3.2. Use of Confidential Information; Standard of Care. The receiving Party shall maintain the disclosing Party’s Confidential Information in strict confidence and disclose the Confidential Information only to its employees, subcontractors and representatives who (a) have a need to know such Confidential Information in order to fulfill the business affairs and transactions between the Parties contemplated by this Agreement; (b) have been informed of the confidential nature of the Confidential information furnished by the disclosing Party and the receiving Party’s obligations with respect thereto; and (c) are under confidentiality obligations no less restrictive as this Agreement. Receiving Party shall use the same degree of care as it uses with respect to its own similar information, but no less than a reasonable degree of care, to protect the Confidential Information from any unauthorized use, disclosure, dissemination, or publication. Each Party shall only use the Confidential Information in furtherance of its performance of its obligations under this Agreement, and agrees not to use the other Party’s Confidential Information for any other purpose or for the benefit of any third party.

*Problem statement*
Write what comes next in the contract clause on handling confidential information, starting right after its final sentence.

*Data listing*

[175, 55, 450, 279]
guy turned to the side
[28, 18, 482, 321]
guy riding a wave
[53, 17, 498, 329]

*Response to the exercise*
3.3. Exceptions; Required Disclosures. Confidential Information does not include information that: (a) was lawfully in the receiving Party’s possession before receipt from the disclosing Party, as established by competent evidence; (b) at or after the time of disclosure, becomes generally available to the public other than through any act or omission of the receiving Party; (c) is received by the receiving Party from a third party free to make such disclosure without, to the best of the receiving Party’s knowledge, breach of any legal or contractual obligation; (d) is independently developed by the receiving Party without use of the Confidential Information, as demonstrated by competent evidence; or (e) is disclosed by receiving Party with the disclosing Party’s prior written approval. If the receiving Party is confronted with legal action to disclose Confidential Information received under this Agreement, it shall, unless prohibited by applicable law, provide prompt written notice to the disclosing Party to allow the disclosing Party an opportunity to seek a protective order or other relief it deems appropriate, and the receiving Party shall reasonably assist the disclosing Party in such efforts. If disclosure is nonetheless required, the receiving Party shall limit its disclosure to only that portion of the Confidential Information which it is advised by its legal counsel must be disclosed.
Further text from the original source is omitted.